1. A system for ego-body pose estimation, comprising:

a memory storing one or more instructions; and

a processor executing one or more of the instructions stored on the memory to perform:

imputing a trajectory and a pose for a hand of a human based on an ego-centric input video and an input head tracking signal; and

generating a whole-body pose for the human based on the trajectory and the pose for the hand and by denoising the trajectory and the pose of the hand.

2. The system for ego-body pose estimation of claim 1, comprising an actuator implementing an action based on the whole-body pose determined for the human.

3. The system for ego-body pose estimation of claim 1, wherein the processor imputes the trajectory and the pose for the hand of the human by passing input data including the input video and the input head tracking signal through a mask auto encoder (MAE).

4. The system for ego-body pose estimation of claim 3, wherein the input data is temporally sparse and spatially sparse.

5. The system for ego-body pose estimation of claim 3, wherein the input data includes joint information from only the hand of the human and a head of the human.

6. The system for ego-body pose estimation of claim 3, wherein the MAE does not require the same number of frames between the input video and a number of unknown frames.

7. The system for ego-body pose estimation of claim 1, wherein the input video includes one or more frames where the hand of the human is visible and one or more frames where the hand of the human is not visible.

8. The system for ego-body pose estimation of claim 1, wherein the whole-body pose for the human is generated by passing the imputed trajectory and pose for the hand of the human through a denoising transformer.

9. The system for ego-body pose estimation of claim 8, wherein the denoising transformer includes a diffusion model.

10. The system for ego-body pose estimation of claim 1, wherein the generating the whole-body pose for the human is based on a Vector Quantized-Variational Auto-Encoder (VQ-VAE).

11. A computer-implemented method for ego-body pose estimation, comprising:

imputing a trajectory and a pose for a hand of a human based on an ego-centric input video and an input head tracking signal; and

generating a whole-body pose for the human based on the trajectory and the pose for the hand and by denoising the trajectory and the pose of the hand.

12. The computer-implemented method for ego-body pose estimation of claim 11, comprising implementing an action based on the whole-body pose determined for the human via an actuator.

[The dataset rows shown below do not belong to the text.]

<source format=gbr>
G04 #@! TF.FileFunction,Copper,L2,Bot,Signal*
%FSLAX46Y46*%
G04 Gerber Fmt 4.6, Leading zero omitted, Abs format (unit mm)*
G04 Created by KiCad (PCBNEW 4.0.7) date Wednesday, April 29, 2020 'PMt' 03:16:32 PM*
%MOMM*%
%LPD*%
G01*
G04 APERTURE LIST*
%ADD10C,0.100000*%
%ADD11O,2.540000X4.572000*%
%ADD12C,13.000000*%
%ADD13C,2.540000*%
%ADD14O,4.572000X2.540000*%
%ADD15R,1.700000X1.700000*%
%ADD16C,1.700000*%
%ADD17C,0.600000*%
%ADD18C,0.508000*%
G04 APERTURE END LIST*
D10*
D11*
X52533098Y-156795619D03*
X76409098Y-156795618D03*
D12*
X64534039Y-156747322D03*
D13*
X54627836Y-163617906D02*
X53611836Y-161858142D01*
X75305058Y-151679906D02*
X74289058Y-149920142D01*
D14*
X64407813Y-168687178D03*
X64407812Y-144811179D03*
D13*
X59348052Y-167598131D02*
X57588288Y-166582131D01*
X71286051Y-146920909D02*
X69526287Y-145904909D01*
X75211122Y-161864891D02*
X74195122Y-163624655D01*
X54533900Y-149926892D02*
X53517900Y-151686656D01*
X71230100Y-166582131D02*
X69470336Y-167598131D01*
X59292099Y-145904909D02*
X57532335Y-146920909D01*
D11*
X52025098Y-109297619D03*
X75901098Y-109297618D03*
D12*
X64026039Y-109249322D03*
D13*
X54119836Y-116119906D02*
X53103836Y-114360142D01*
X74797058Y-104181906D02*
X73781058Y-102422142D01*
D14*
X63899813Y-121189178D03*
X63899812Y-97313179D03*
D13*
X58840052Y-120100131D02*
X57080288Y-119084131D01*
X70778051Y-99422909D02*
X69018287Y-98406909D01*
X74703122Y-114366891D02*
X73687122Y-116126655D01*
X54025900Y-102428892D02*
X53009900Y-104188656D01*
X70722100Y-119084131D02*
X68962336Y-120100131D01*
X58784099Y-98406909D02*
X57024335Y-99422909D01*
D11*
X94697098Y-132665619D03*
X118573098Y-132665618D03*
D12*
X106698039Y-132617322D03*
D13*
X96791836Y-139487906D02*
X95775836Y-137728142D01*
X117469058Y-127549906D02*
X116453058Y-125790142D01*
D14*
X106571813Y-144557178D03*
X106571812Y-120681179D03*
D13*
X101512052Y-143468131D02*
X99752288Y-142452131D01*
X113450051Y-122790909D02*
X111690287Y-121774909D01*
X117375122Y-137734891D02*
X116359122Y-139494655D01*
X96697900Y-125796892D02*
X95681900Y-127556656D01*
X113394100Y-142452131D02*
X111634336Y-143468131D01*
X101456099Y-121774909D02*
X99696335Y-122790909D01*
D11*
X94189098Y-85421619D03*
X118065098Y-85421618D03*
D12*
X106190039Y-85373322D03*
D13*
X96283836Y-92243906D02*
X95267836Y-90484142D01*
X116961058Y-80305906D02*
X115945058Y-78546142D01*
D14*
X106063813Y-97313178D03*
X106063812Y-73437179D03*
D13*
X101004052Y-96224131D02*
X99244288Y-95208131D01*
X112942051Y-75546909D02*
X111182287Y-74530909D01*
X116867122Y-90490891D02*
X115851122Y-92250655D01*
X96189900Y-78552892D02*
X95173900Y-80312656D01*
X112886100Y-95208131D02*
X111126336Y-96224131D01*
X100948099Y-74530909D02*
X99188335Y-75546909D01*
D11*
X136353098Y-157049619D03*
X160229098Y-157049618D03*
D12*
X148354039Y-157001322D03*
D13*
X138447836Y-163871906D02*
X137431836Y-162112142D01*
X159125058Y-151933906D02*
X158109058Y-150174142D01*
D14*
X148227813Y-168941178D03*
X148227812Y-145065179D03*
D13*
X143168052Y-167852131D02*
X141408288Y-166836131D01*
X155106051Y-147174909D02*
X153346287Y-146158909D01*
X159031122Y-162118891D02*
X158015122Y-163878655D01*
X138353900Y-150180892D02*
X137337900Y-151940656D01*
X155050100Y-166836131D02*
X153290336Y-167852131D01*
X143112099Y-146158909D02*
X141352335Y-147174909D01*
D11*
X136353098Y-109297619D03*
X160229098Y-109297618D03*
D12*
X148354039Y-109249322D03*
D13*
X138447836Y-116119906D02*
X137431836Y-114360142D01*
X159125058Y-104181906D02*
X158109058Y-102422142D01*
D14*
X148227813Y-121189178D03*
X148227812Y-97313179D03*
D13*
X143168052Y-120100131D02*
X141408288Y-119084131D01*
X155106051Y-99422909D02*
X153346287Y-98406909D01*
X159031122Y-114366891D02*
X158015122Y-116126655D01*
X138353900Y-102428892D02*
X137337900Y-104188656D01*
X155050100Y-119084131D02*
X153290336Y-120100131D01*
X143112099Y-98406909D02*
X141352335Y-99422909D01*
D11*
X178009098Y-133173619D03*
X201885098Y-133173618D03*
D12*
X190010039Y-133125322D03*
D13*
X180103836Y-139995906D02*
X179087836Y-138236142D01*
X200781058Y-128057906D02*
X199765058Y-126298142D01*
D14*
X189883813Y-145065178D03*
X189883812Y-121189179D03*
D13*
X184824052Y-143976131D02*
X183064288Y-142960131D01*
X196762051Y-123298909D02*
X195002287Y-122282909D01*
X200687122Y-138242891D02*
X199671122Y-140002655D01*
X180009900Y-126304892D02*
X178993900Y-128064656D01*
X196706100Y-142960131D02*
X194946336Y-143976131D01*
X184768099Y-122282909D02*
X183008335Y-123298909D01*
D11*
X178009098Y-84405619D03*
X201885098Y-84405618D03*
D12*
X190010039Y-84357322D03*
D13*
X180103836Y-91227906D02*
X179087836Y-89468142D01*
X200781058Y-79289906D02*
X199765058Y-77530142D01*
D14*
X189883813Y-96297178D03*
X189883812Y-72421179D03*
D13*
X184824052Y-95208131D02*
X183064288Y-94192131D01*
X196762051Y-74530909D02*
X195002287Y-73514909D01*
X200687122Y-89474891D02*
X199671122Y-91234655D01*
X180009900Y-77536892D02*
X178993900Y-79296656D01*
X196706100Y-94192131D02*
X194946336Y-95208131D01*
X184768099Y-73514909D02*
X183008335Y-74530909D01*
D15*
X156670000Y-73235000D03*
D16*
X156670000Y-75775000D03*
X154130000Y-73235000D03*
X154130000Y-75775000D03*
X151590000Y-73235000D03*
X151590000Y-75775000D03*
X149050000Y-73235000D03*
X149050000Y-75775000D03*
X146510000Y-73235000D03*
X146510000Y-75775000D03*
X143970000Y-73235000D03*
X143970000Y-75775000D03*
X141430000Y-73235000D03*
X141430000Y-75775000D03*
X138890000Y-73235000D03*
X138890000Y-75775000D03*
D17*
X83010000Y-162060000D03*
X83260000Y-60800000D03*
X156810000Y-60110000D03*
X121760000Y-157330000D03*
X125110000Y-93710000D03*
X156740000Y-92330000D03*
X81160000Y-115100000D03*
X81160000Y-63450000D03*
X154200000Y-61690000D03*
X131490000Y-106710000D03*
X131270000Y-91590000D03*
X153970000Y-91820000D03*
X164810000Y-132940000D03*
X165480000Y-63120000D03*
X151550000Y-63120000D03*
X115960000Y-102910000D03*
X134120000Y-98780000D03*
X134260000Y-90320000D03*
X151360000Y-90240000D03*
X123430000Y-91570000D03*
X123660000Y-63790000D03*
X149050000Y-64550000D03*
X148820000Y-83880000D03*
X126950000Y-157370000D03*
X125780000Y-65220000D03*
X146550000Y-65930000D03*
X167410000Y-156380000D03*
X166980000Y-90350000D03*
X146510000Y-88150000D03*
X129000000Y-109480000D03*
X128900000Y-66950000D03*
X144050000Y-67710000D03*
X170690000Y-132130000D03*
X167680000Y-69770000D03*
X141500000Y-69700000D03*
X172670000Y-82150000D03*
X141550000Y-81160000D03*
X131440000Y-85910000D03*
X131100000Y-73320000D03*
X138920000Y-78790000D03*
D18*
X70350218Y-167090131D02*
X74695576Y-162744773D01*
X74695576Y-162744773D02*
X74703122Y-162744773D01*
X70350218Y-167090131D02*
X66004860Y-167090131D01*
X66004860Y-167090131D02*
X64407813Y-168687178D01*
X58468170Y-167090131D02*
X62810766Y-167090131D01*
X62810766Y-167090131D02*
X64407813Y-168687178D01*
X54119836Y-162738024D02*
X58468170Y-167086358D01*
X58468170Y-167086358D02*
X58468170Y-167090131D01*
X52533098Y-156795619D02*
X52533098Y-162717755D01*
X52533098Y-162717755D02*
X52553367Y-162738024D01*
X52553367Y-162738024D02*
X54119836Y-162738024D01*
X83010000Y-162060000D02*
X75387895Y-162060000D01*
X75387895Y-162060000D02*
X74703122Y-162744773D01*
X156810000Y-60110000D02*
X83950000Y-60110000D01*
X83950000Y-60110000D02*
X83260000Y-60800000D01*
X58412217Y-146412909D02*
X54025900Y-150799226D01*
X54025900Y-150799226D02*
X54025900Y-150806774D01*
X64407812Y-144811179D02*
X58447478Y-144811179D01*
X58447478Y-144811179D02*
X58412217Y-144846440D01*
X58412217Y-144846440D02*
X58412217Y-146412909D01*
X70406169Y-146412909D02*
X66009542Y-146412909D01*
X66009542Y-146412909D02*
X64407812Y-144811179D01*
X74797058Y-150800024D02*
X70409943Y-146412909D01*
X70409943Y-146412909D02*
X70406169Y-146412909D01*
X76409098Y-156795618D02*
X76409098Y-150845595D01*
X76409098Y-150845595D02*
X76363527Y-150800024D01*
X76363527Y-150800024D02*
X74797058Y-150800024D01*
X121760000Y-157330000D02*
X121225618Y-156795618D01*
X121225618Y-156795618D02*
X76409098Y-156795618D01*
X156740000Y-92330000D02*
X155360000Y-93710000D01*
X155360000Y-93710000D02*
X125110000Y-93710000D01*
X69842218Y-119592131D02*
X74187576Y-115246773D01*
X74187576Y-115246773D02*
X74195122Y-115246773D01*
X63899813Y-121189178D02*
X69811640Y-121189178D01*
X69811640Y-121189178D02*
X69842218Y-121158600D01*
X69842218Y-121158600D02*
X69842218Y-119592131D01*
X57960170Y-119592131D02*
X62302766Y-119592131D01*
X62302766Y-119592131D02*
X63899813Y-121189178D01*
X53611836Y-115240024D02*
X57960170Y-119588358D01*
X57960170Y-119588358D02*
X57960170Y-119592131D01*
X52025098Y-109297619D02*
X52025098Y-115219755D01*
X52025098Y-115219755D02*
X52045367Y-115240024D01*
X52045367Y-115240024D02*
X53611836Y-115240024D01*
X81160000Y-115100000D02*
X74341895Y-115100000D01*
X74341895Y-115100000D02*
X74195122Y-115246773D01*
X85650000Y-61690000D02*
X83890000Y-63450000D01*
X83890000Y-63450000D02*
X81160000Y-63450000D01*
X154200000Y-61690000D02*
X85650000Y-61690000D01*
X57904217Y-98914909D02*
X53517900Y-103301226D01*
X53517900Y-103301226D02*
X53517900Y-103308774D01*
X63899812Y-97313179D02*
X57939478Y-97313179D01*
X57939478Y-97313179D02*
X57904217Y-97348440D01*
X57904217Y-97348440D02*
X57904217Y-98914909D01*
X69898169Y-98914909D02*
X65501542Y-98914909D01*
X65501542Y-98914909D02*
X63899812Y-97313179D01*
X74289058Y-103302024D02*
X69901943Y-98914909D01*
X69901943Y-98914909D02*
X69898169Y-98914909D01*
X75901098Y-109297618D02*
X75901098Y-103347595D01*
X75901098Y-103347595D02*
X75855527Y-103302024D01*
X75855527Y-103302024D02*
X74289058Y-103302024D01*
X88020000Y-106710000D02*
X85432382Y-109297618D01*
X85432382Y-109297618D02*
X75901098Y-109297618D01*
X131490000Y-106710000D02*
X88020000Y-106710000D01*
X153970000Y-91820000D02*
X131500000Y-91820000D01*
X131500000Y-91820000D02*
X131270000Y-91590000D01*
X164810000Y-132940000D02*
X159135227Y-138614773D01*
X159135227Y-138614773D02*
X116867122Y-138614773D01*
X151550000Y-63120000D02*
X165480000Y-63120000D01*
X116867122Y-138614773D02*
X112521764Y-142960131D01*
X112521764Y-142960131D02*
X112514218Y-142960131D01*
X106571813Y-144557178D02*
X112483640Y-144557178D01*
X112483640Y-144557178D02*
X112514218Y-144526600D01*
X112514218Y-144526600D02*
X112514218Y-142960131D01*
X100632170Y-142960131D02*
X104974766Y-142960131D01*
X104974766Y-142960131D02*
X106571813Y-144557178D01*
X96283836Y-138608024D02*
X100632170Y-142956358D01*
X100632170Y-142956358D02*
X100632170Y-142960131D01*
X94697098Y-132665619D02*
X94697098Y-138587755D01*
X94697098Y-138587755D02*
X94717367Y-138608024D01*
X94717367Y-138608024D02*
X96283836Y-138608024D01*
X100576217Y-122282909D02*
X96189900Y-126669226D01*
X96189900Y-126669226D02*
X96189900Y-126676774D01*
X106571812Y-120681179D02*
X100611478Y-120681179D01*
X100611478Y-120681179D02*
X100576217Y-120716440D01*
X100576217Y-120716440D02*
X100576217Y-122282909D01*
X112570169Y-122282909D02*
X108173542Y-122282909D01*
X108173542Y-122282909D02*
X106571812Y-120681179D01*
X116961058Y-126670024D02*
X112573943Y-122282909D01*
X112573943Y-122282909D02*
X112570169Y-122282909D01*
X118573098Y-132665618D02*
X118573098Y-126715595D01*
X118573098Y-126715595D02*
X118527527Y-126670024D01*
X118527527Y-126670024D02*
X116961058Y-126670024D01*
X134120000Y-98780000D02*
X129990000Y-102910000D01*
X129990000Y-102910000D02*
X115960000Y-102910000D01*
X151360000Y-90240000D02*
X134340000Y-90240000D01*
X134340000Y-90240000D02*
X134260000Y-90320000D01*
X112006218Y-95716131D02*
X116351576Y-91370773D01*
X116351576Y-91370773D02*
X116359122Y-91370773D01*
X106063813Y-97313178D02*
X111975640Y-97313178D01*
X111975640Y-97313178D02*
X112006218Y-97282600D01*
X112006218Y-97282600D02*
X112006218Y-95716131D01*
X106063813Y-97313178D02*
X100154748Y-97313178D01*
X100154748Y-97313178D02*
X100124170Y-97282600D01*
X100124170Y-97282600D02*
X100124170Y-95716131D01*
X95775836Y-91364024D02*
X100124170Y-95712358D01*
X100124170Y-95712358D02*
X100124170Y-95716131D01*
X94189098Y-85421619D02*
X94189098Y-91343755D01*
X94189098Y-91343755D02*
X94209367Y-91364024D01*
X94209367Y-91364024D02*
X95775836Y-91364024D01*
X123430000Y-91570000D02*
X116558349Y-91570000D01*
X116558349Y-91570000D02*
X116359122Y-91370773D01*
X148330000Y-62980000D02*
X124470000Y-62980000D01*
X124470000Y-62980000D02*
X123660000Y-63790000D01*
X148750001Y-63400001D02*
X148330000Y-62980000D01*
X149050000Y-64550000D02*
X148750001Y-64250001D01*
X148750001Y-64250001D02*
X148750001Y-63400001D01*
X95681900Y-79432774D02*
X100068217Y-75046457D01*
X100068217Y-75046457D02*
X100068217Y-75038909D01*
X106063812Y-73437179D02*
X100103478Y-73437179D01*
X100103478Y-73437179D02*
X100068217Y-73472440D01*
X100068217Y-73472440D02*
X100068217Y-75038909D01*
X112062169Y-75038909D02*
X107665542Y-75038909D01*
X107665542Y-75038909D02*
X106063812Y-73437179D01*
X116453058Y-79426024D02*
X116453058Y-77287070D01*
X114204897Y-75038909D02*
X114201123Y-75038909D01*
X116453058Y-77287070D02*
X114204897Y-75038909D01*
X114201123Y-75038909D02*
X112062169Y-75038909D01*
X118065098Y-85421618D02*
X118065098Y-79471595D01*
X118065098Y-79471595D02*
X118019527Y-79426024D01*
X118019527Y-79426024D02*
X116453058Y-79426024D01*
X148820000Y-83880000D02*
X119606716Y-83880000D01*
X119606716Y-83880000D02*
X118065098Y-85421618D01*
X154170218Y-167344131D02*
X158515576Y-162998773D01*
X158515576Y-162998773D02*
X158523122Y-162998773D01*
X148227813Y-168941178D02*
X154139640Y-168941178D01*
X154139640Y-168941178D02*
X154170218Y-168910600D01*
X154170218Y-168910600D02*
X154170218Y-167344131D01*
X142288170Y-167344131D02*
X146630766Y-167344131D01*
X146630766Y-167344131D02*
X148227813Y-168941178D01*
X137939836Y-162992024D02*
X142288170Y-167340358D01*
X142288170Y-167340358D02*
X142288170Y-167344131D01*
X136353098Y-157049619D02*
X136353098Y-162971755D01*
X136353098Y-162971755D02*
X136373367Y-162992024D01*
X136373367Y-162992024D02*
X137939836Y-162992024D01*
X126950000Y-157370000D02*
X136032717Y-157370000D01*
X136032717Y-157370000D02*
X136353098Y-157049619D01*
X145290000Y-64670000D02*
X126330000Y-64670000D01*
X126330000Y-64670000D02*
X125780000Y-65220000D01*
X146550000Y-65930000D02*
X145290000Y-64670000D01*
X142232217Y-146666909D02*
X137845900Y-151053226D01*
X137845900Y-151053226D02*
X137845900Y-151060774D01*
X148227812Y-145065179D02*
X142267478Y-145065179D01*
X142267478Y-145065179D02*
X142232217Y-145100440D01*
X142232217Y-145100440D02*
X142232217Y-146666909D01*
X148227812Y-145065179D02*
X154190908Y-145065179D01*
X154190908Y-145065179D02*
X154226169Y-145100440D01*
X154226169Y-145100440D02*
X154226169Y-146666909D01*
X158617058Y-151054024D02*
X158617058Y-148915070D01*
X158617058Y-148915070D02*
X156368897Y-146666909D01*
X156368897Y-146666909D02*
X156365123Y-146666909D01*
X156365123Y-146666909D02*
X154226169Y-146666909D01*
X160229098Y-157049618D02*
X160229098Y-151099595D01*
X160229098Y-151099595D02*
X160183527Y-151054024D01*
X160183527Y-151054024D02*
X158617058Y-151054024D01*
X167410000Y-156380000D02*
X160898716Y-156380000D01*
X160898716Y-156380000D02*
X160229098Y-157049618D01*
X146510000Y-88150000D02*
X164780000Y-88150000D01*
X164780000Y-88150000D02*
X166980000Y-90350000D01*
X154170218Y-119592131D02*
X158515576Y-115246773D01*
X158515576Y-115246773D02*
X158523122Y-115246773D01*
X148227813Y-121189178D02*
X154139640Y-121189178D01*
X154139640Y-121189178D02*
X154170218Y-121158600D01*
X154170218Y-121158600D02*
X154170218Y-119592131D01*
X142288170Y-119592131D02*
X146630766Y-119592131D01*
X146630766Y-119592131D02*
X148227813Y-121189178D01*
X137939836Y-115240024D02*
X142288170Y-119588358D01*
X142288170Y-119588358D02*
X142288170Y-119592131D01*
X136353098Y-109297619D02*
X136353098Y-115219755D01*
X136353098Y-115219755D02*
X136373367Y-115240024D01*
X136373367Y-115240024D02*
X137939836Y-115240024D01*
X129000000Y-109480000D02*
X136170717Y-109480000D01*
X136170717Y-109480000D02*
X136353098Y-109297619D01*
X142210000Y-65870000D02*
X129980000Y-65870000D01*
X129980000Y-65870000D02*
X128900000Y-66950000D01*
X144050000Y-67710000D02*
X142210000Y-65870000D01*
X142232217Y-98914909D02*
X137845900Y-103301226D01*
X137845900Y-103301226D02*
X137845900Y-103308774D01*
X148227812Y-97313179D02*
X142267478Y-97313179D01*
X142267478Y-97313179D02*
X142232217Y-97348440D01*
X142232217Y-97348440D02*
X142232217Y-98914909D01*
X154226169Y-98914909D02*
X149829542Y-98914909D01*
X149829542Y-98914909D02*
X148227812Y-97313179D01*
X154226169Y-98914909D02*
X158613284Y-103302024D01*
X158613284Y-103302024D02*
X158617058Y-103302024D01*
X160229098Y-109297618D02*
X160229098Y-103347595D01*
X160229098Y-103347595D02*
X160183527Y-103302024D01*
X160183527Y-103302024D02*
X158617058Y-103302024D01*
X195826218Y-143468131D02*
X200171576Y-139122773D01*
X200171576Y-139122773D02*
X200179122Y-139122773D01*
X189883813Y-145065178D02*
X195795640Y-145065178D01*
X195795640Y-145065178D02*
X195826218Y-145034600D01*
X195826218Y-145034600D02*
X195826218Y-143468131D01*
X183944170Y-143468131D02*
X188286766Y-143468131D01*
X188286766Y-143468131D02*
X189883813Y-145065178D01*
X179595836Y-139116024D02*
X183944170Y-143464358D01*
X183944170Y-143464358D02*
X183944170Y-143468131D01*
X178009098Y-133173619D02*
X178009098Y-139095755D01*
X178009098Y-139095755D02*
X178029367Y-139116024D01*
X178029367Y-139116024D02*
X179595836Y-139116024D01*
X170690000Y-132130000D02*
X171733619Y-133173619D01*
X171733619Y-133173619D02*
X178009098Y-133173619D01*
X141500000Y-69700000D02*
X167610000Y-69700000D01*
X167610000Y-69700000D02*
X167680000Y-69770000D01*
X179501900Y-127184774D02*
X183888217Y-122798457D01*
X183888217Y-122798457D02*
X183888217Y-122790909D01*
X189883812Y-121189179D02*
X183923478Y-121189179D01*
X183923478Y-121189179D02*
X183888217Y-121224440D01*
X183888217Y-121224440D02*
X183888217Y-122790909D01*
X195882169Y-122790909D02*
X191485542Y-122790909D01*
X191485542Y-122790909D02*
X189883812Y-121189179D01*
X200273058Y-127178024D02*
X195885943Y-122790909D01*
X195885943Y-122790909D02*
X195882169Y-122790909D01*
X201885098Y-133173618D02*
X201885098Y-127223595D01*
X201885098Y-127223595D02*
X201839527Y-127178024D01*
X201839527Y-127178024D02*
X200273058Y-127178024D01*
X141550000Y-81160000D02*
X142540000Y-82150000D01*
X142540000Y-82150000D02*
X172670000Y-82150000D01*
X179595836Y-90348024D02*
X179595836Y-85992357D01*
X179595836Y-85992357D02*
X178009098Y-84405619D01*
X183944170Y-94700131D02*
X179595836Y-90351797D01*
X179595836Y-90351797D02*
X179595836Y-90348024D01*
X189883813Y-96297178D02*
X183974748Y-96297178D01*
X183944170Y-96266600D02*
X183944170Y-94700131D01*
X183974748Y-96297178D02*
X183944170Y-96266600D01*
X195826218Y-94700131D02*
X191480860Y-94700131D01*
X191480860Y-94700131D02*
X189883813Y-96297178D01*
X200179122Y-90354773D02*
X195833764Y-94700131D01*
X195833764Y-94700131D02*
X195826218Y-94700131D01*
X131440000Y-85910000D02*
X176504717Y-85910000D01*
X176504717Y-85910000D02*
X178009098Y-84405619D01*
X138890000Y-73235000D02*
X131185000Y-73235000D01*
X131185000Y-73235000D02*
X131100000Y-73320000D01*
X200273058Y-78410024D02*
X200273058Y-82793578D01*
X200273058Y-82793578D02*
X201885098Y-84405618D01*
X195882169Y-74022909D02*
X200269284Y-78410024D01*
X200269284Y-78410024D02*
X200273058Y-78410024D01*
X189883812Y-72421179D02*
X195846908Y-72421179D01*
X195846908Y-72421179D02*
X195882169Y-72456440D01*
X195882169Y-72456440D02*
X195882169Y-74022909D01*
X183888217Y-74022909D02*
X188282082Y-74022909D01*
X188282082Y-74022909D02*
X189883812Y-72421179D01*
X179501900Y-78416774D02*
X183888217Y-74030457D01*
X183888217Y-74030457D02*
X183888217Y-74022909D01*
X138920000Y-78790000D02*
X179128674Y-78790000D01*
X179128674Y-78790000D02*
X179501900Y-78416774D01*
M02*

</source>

13. The computer-implemented method for ego-body pose estimation of claim 11, wherein the imputing the trajectory and the pose for the hand of the human is based on passing input data including the input video and the input head tracking signal through a mask auto encoder (MAE).

14. The computer-implemented method for ego-body pose estimation of claim 13, wherein the input data is temporally sparse and spatially sparse.

15. The computer-implemented method for ego-body pose estimation of claim 13, wherein the input data includes joint information from only the hand of the human and a head of the human.

16. A system for ego-body pose estimation, comprising:

a sensor receiving an ego-centric input video and an input head tracking signal;

a memory storing one or more instructions; and

a processor executing one or more of the instructions stored on the memory to perform:

imputing a trajectory and a pose for a hand of a human based on the ego-centric input video and the input head tracking signal; and

generating a whole-body pose for the human based on the trajectory and the pose for the hand and by denoising the trajectory and the pose of the hand.

17. The system for ego-body pose estimation of claim 16, comprising an actuator implementing an action based on the whole-body pose determined for the human.

18. The system for ego-body pose estimation of claim 16, wherein the processor imputes the trajectory and the pose for the hand of the human by passing input data including the input video and the input head tracking signal through a mask auto encoder (MAE).

19. The system for ego-body pose estimation of claim 18, wherein the input data is temporally sparse and spatially sparse.

20. The system for ego-body pose estimation of claim 18, wherein the input data includes joint information from only the hand of the human and a head of the human.